Take the ad for Moods Condoms which shows a group playing the spin-the-bottle party game where a man is about to kiss a girl on the lips but decides to kiss her hand instead to flow into the tagline: “Play It Right.” Hari Ganesh Desikan of Chennai’s Rediffusion Y & R, which carefully created the family-friendly and for the public sector brand, says the ad wasn’t just targeted at the easy-to-please urban male but at “a small-town male who thinks that a condom is a sign of male weakness”.
Govind Pandey, CEO of TBWA India, says there is a constant search for the sweet spot between “classy and salacious”. “There is beauty in handling taboo subjects in a nuanced way,” says Pandey, who was recently as impressed by a jewellery brand showing a woman prepping for her second marriage as he was appalled by a cement brand’s “desperate, lazy” TV commercial showing a woman emerging from the water in a swimsuit for no reason.
Abhijit Avasthi, former Ogilvy CCO and founder of Sideways Consulting, feels fear of a social media backlash is the bigger threat to creativity than the recent curb. “So many advertisers have started to play it very safe. They constantly worry about repercussions of pushing the boundaries,” he says. “Earlier we had just one filter: “Is the campaign true to the brand?” he says. “Today, people can make an issue out of a non-issue which has added another filter: Will they object?” says Avasthi, a bit wary of the increasing tendency towards political correctness that has not only crept into the portrayal of women, religion and mythology in adverts but also seemingly light subjects such as children’s behaviour.
He recalls a particular script revolving around kids being met with: “How are you showing kids speaking to elders like that?”
However, the public alone has the right to reject an ad, believes industry veteran KV Sridhar aka Pops, who calls “ignorance” the greater evil. He was part of a team that once designed an ad to show a bike that was so comfortable that the rider gets his shoe polished while seated on it and then, turns the bike around to get the other shoe polished but it was pulled out as it “showed child labour” which Sridhar says “wasn’t our intent.”

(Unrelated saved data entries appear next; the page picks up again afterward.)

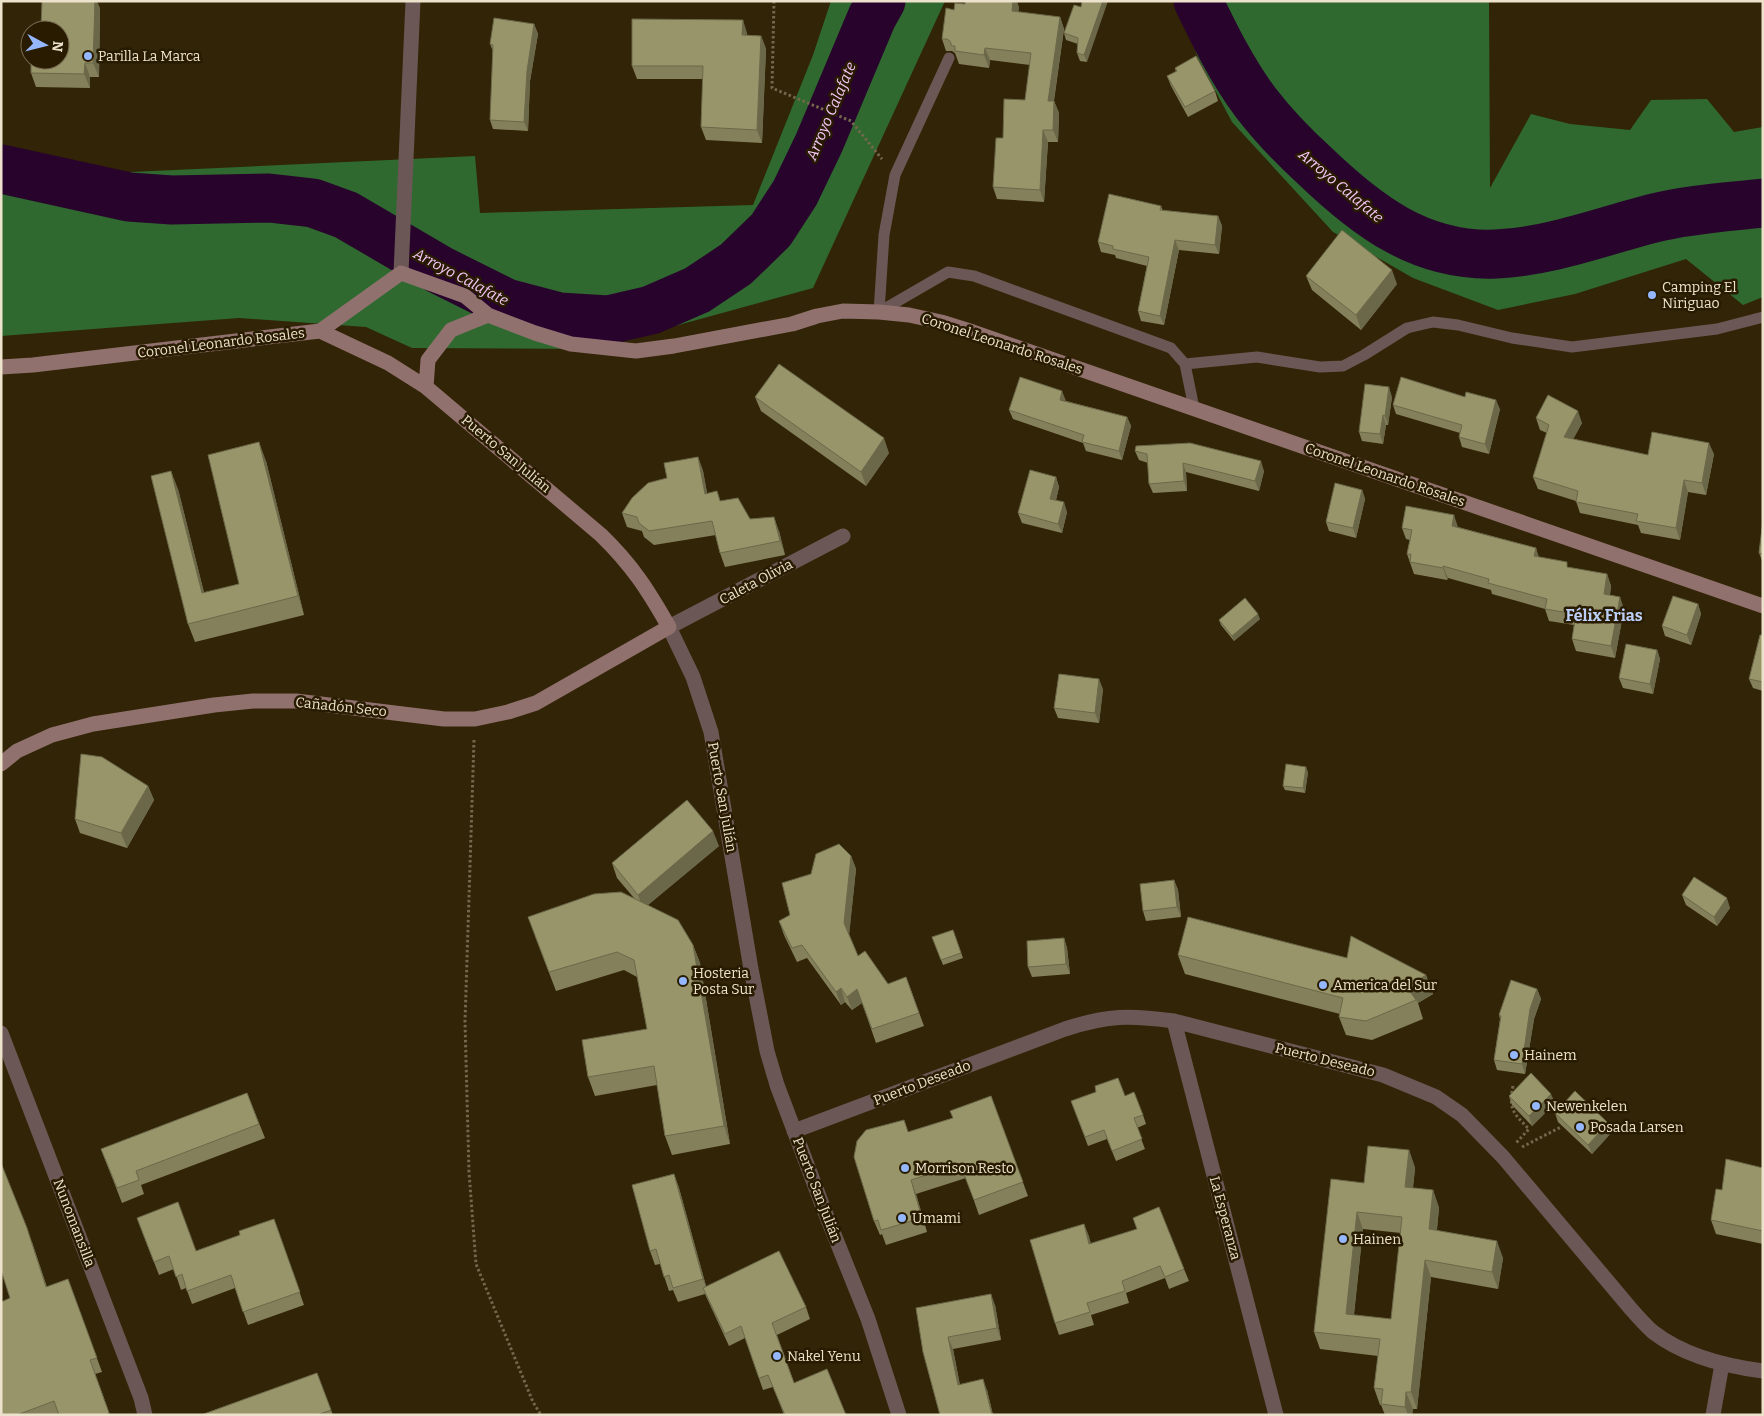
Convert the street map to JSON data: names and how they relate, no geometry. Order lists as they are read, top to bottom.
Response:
{
  "streets": {
    "main road": ["Coronel Leonardo Rosales", "Puerto San Julián", "Cañadón Seco"],
    "street": [
      "Caleta Olivia",
      "Puerto Deseado",
      "La Esperanza",
      "Nunomansilla"
    ]
  },
  "crossings": [
    ["Coronel Leonardo Rosales", "Puerto San Julián"],
    ["Puerto San Julián", "Caleta Olivia"],
    ["Puerto San Julián", "Cañadón Seco"],
    ["Puerto San Julián", "Puerto Deseado"],
    ["Caleta Olivia", "Cañadón Seco"],
    ["Puerto Deseado", "La Esperanza"]
  ],
  "districts": ["Félix Frias"],
  "water": ["Arroyo Calafate"],
  "places": [
    "Parilla La Marca",
    "Camping El Niriguao",
    "Hosteria Posta Sur",
    "America del Sur",
    "Hainem",
    "Newenkelen",
    "Posada Larsen",
    "Morrison Resto",
    "Umami",
    "Hainen",
    "Nakel Yenu"
  ],
  "north": "right"
}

However, ads must keep up with social transitions, points out Sridhar, chief creative officer at HyperCollective, who was also one of the brains behind the fictitious, faceless character called Balbir Pasha that warned truck drivers and class four workers about the risks involved in unprotected sex and in turn, spawned enough parodies to become a cultural icon. He has also worked on sanitary pad ads at a time when they were not allowed to air before 11 pm. “In a free country,” says Sridhar, “if you are allowed to make a product, you must be able to advertise it”.
But creative concerns and moral arguments aside, Ganesh points out the larger problem that condom advertising must deal with: low market penetration. “Only five percent of Indian men buy condoms as of now,” he says. “So even a Sunny Leone couldn’t get enough men to buy them.”